◆ **WORK TASK**
Pull the text from each item and copy it out line by line, keeping every character and line break as it appears.

◆ **Collected data**

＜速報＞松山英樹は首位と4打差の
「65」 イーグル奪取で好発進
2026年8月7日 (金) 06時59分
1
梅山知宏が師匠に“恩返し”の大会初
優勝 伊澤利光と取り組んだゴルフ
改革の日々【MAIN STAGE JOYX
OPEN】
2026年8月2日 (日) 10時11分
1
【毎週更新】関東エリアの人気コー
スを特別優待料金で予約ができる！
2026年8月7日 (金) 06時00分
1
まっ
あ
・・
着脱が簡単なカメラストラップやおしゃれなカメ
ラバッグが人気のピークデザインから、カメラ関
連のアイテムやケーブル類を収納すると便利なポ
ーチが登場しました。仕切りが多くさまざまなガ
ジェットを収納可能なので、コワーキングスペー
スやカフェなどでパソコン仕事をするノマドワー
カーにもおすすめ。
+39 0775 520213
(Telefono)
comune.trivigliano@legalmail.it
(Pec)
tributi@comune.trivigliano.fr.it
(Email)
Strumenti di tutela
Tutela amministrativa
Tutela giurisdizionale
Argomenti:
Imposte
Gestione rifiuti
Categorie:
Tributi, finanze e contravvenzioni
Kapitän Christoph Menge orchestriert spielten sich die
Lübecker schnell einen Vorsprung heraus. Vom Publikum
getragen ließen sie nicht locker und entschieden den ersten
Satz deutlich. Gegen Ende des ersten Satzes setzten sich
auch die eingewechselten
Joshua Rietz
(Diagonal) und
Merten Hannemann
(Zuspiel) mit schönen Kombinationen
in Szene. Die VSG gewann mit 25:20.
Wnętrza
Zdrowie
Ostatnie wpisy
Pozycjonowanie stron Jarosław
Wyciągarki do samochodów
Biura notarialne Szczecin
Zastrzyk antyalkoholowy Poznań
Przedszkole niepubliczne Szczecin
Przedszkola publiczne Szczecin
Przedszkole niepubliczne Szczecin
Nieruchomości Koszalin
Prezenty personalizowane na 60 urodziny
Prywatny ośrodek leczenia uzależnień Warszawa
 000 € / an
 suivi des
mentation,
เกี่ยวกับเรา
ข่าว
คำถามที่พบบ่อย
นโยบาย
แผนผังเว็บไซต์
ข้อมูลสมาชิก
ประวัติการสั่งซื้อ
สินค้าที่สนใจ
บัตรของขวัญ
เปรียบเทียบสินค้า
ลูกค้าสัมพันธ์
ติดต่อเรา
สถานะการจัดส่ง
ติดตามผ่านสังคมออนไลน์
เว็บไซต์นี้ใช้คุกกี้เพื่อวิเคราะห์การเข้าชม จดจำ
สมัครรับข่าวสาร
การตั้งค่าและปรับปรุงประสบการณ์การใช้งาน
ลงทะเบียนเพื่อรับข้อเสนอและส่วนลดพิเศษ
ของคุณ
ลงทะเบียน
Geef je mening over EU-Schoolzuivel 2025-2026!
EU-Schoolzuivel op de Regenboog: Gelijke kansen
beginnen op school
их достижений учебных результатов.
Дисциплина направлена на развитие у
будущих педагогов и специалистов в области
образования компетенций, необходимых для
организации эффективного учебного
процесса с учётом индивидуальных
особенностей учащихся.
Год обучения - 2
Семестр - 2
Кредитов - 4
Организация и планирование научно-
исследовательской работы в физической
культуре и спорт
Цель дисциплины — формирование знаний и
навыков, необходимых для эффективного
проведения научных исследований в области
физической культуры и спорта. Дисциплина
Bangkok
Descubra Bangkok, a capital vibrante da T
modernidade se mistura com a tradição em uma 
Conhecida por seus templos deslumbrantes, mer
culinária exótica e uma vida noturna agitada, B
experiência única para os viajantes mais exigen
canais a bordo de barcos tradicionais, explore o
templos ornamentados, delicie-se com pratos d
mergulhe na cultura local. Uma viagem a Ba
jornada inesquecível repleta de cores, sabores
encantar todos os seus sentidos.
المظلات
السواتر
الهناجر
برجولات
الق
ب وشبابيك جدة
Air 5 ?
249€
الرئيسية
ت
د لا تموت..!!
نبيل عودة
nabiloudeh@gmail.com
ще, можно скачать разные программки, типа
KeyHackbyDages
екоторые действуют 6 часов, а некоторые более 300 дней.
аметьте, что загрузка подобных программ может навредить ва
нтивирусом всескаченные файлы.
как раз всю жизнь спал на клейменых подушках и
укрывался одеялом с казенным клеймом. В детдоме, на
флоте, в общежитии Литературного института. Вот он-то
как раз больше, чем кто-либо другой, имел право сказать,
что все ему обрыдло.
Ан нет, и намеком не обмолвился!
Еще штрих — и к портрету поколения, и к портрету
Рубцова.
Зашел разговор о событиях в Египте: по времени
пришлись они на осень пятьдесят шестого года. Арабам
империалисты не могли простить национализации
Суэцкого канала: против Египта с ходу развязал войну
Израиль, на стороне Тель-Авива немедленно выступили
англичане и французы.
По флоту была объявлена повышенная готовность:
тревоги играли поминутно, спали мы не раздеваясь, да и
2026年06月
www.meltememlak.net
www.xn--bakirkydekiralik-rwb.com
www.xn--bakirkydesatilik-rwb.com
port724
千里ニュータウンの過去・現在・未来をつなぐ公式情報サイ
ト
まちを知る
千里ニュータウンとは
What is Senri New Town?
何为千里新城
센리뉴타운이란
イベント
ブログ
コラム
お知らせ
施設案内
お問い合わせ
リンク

◆ **EXERCISE RESPONSE**
＜速報＞松山英樹は首位と4打差の
「65」 イーグル奪取で好発進
2026年8月7日 (金) 06時59分
1
梅山知宏が師匠に“恩返し”の大会初
優勝 伊澤利光と取り組んだゴルフ
改革の日々【MAIN STAGE JOYX
OPEN】
2026年8月2日 (日) 10時11分
1
【毎週更新】関東エリアの人気コー
スを特別優待料金で予約ができる！
2026年8月7日 (金) 06時00分
1
まっ
あ
・・
着脱が簡単なカメラストラップやおしゃれなカメ
ラバッグが人気のピークデザインから、カメラ関
連のアイテムやケーブル類を収納すると便利なポ
ーチが登場しました。仕切りが多くさまざまなガ
ジェットを収納可能なので、コワーキングスペー
スやカフェなどでパソコン仕事をするノマドワー
カーにもおすすめ。
+39 0775 520213
(Telefono)
comune.trivigliano@legalmail.it
(Pec)
tributi@comune.trivigliano.fr.it
(Email)
Strumenti di tutela
Tutela amministrativa
Tutela giurisdizionale
Argomenti:
Imposte
Gestione rifiuti
Categorie:
Tributi, finanze e contravvenzioni
Kapitän Christoph Menge orchestriert spielten sich die
Lübecker schnell einen Vorsprung heraus. Vom Publikum
getragen ließen sie nicht locker und entschieden den ersten
Satz deutlich. Gegen Ende des ersten Satzes setzten sich
auch die eingewechselten
Joshua Rietz
(Diagonal) und
Merten Hannemann
(Zuspiel) mit schönen Kombinationen
in Szene. Die VSG gewann mit 25:20.
Wnętrza
Zdrowie
Ostatnie wpisy
Pozycjonowanie stron Jarosław
Wyciągarki do samochodów
Biura notarialne Szczecin
Zastrzyk antyalkoholowy Poznań
Przedszkole niepubliczne Szczecin
Przedszkola publiczne Szczecin
Przedszkole niepubliczne Szczecin
Nieruchomości Koszalin
Prezenty personalizowane na 60 urodziny
Prywatny ośrodek leczenia uzależnień Warszawa
 000 € / an
 suivi des
mentation,
เกี่ยวกับเรา
ข่าว
คำถามที่พบบ่อย
นโยบาย
แผนผังเว็บไซต์
ข้อมูลสมาชิก
ประวัติการสั่งซื้อ
สินค้าที่สนใจ
บัตรของขวัญ
เปรียบเทียบสินค้า
ลูกค้าสัมพันธ์
ติดต่อเรา
สถานะการจัดส่ง
ติดตามผ่านสังคมออนไลน์
เว็บไซต์นี้ใช้คุกกี้เพื่อวิเคราะห์การเข้าชม จดจำ
สมัครรับข่าวสาร
การตั้งค่าและปรับปรุงประสบการณ์การใช้งาน
ลงทะเบียนเพื่อรับข้อเสนอและส่วนลดพิเศษ
ของคุณ
ลงทะเบียน
Geef je mening over EU-Schoolzuivel 2025-2026!
EU-Schoolzuivel op de Regenboog: Gelijke kansen
beginnen op school
их достижений учебных результатов.
Дисциплина направлена на развитие у
будущих педагогов и специалистов в области
образования компетенций, необходимых для
организации эффективного учебного
процесса с учётом индивидуальных
особенностей учащихся.
Год обучения - 2
Семестр - 2
Кредитов - 4
Организация и планирование научно-
исследовательской работы в физической
культуре и спорт
Цель дисциплины — формирование знаний и
навыков, необходимых для эффективного
проведения научных исследований в области
физической культуры и спорта. Дисциплина
Bangkok
Descubra Bangkok, a capital vibrante da T
modernidade se mistura com a tradição em uma 
Conhecida por seus templos deslumbrantes, mer
culinária exótica e uma vida noturna agitada, B
experiência única para os viajantes mais exigen
canais a bordo de barcos tradicionais, explore o
templos ornamentados, delicie-se com pratos d
mergulhe na cultura local. Uma viagem a Ba
jornada inesquecível repleta de cores, sabores
encantar todos os seus sentidos.
المظلات
السواتر
الهناجر
برجولات
الق
ب وشبابيك جدة
Air 5 ?
249€
الرئيسية
ت
د لا تموت..!!
نبيل عودة
nabiloudeh@gmail.com
ще, можно скачать разные программки, типа
KeyHackbyDages
екоторые действуют 6 часов, а некоторые более 300 дней.
аметьте, что загрузка подобных программ может навредить ва
нтивирусом всескаченные файлы.
как раз всю жизнь спал на клейменых подушках и
укрывался одеялом с казенным клеймом. В детдоме, на
флоте, в общежитии Литературного института. Вот он-то
как раз больше, чем кто-либо другой, имел право сказать,
что все ему обрыдло.
Ан нет, и намеком не обмолвился!
Еще штрих — и к портрету поколения, и к портрету
Рубцова.
Зашел разговор о событиях в Египте: по времени
пришлись они на осень пятьдесят шестого года. Арабам
империалисты не могли простить национализации
Суэцкого канала: против Египта с ходу развязал войну
Израиль, на стороне Тель-Авива немедленно выступили
англичане и французы.
По флоту была объявлена повышенная готовность:
тревоги играли поминутно, спали мы не раздеваясь, да и
2026年06月
www.meltememlak.net
www.xn--bakirkydekiralik-rwb.com
www.xn--bakirkydesatilik-rwb.com
port724
千里ニュータウンの過去・現在・未来をつなぐ公式情報サイ
ト
まちを知る
千里ニュータウンとは
What is Senri New Town?
何为千里新城
센리뉴타운이란
イベント
ブログ
コラム
お知らせ
施設案内
お問い合わせ
リンク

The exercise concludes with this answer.